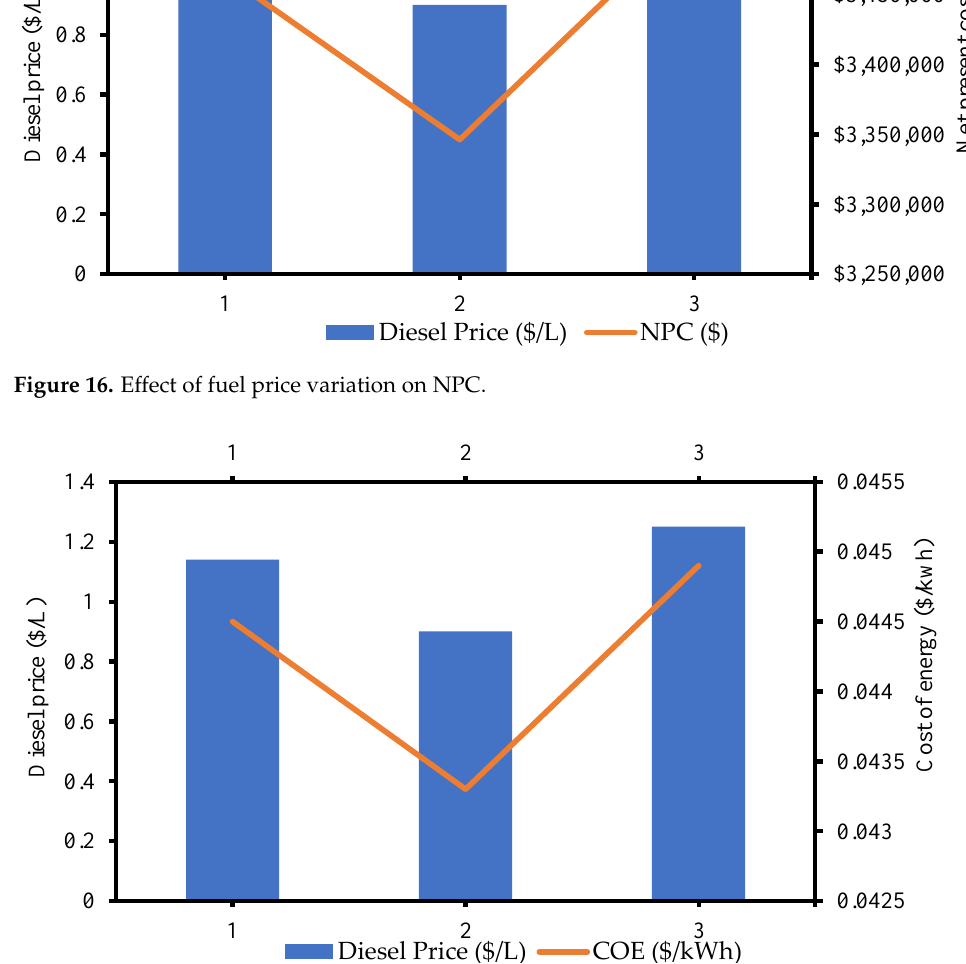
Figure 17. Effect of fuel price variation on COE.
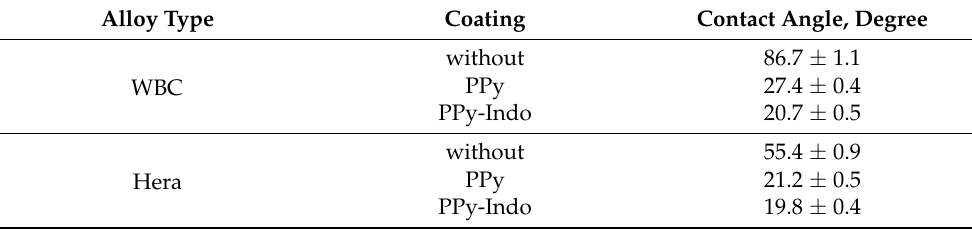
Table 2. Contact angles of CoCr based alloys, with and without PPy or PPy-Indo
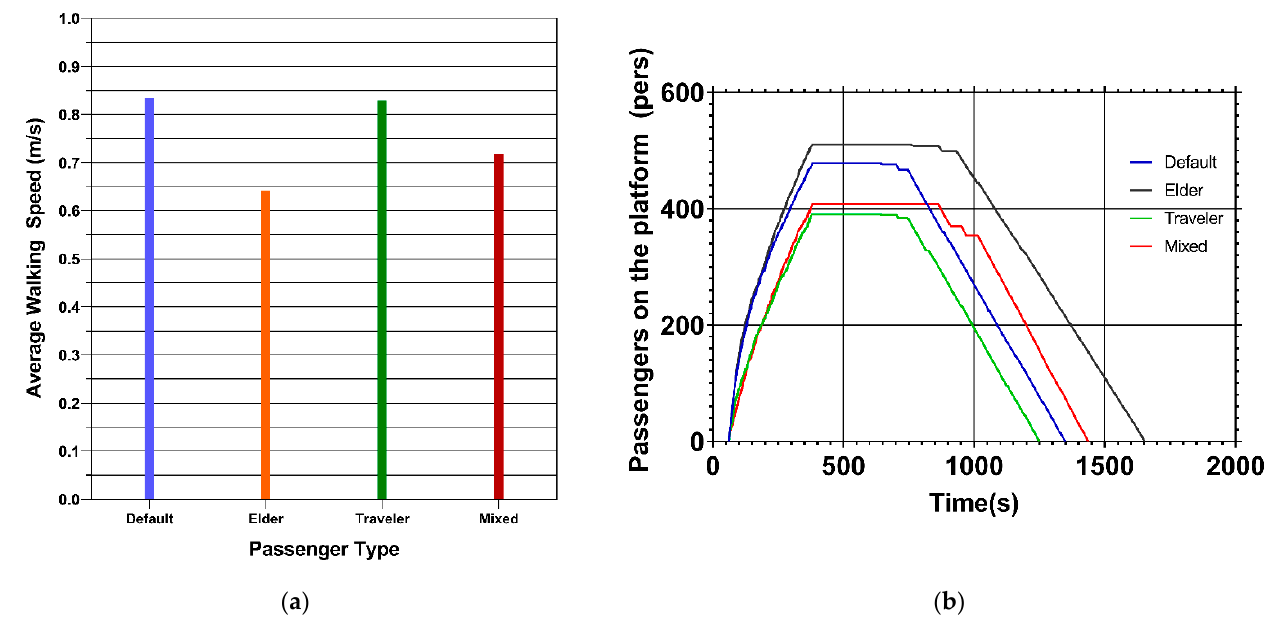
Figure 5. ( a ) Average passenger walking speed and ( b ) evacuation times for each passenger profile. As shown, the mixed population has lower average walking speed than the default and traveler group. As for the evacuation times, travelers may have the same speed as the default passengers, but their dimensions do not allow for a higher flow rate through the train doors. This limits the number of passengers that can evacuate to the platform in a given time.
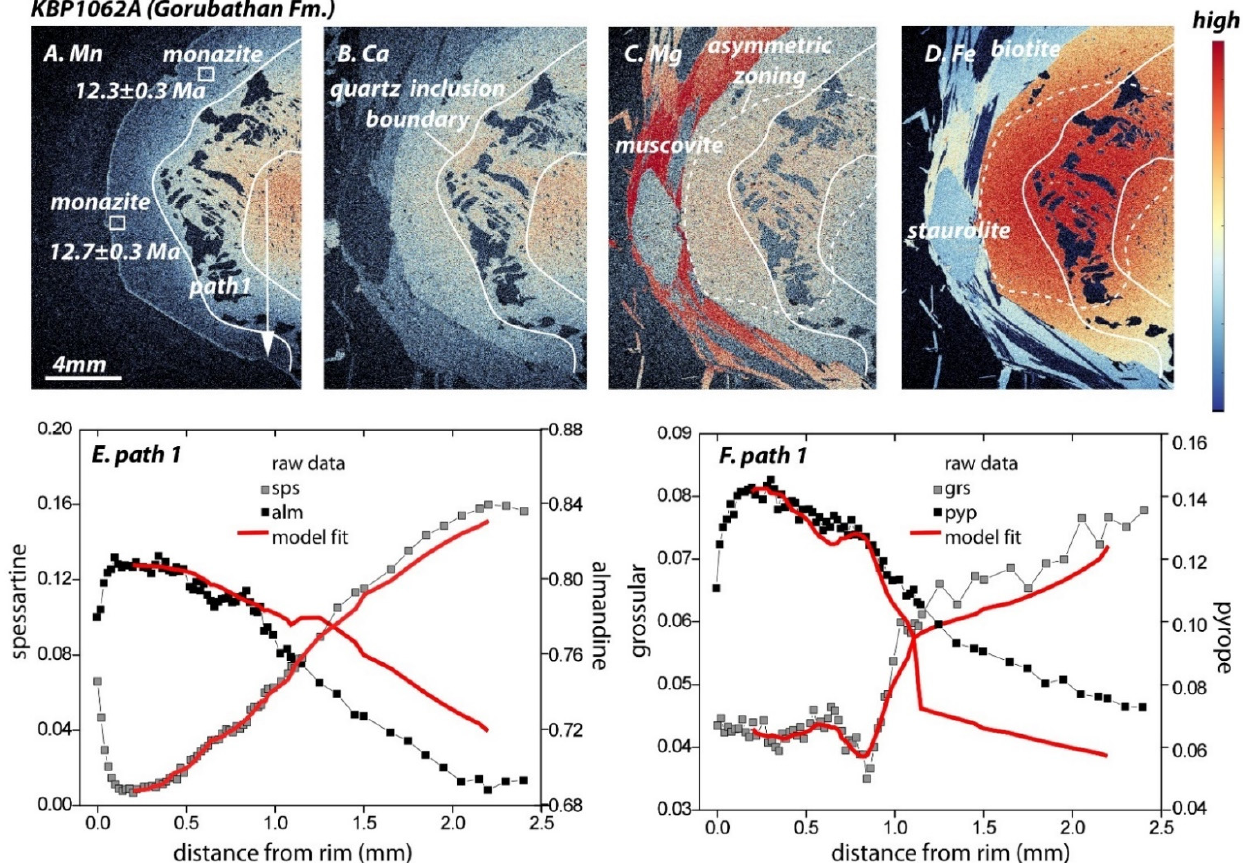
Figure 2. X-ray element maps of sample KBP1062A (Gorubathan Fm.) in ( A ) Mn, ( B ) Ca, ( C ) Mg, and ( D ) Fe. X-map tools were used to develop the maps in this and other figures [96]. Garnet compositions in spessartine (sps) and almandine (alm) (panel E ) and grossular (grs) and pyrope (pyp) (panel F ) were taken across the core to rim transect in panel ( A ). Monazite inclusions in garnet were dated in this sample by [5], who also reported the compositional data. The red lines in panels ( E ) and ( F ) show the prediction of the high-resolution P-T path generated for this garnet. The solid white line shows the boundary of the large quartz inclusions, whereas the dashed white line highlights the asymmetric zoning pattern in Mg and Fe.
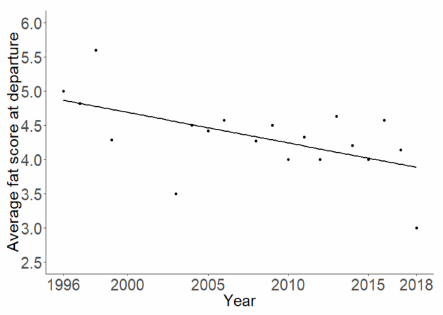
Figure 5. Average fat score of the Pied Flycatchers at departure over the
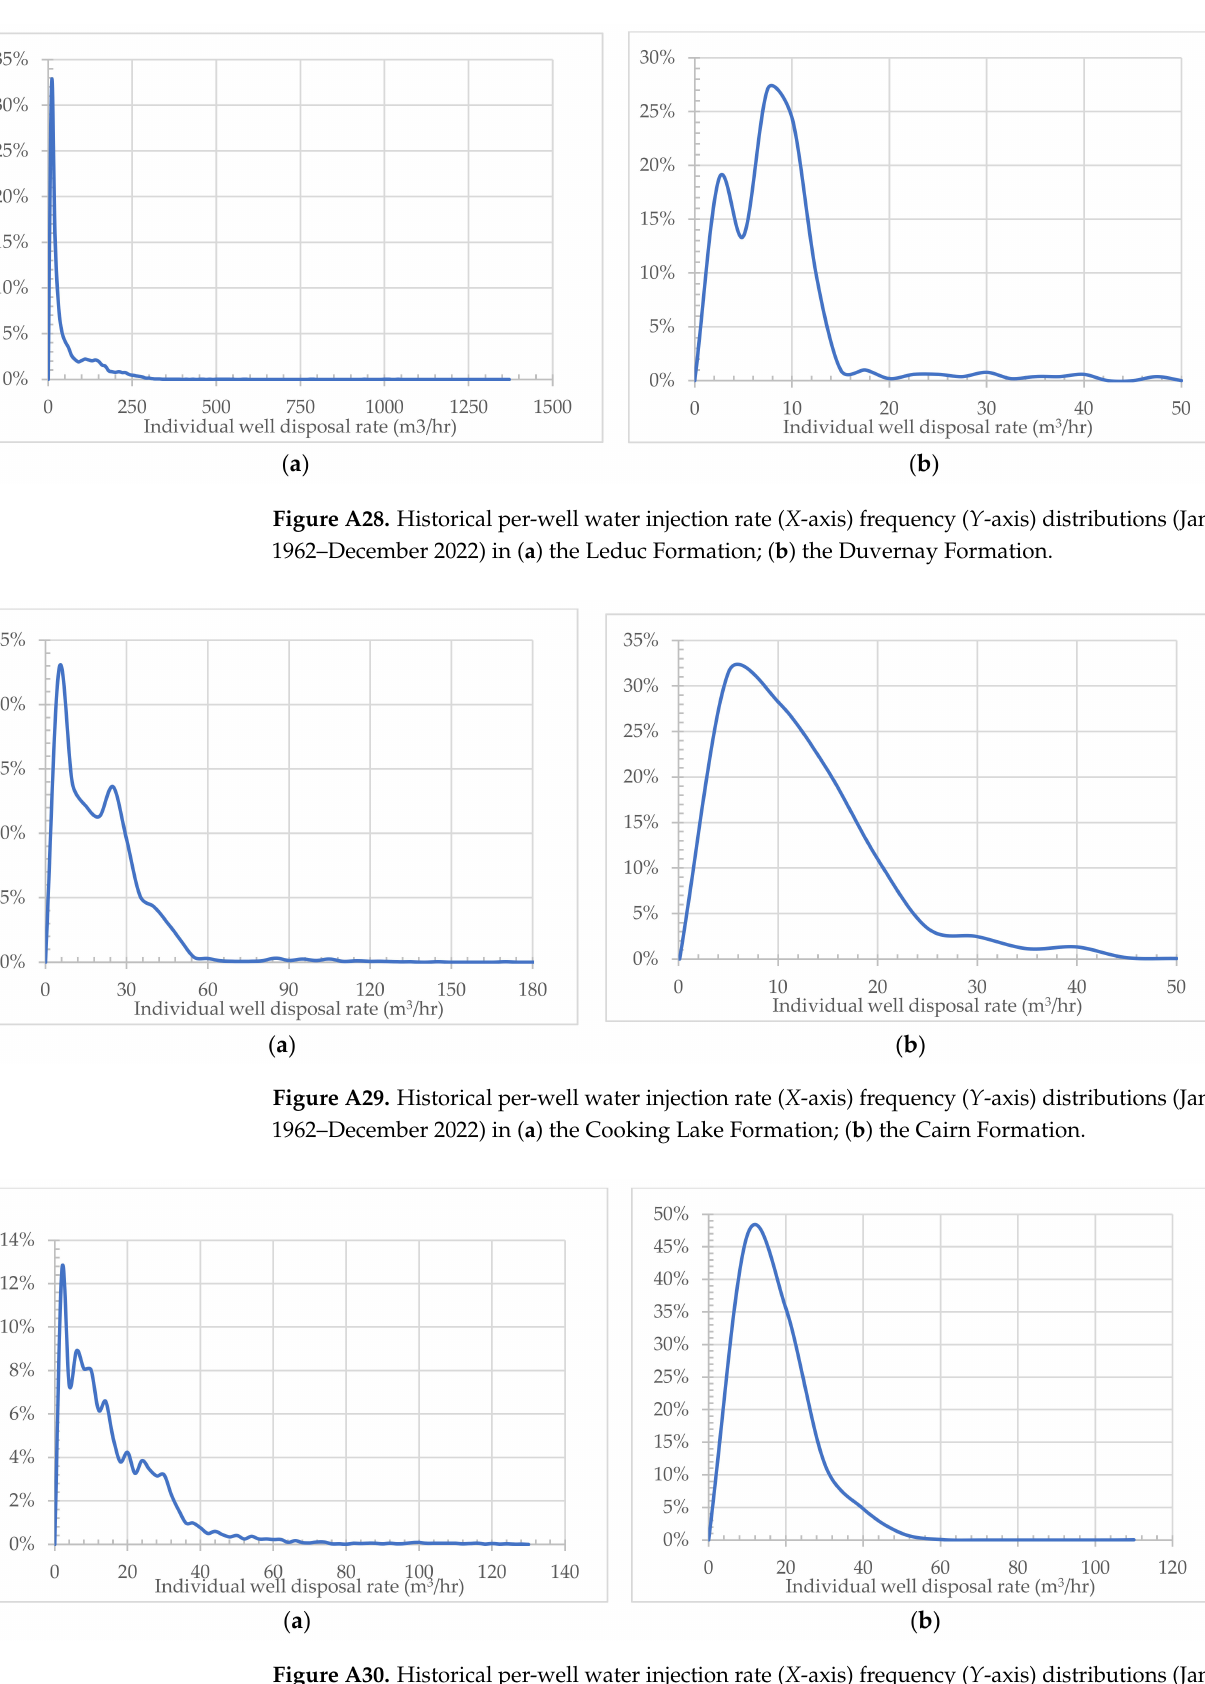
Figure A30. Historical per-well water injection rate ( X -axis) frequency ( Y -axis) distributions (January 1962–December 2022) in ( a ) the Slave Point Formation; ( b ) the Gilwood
= = = = = = =
Return word for word the lines from the beginning of the entries through the line that contains "Table 2. Contact", both ends included, but no pictures.

Figure 17. Effect of fuel price variation on COE.
Table 2. Contact angles of CoCr based alloys, with and without PPy or PPy-Indo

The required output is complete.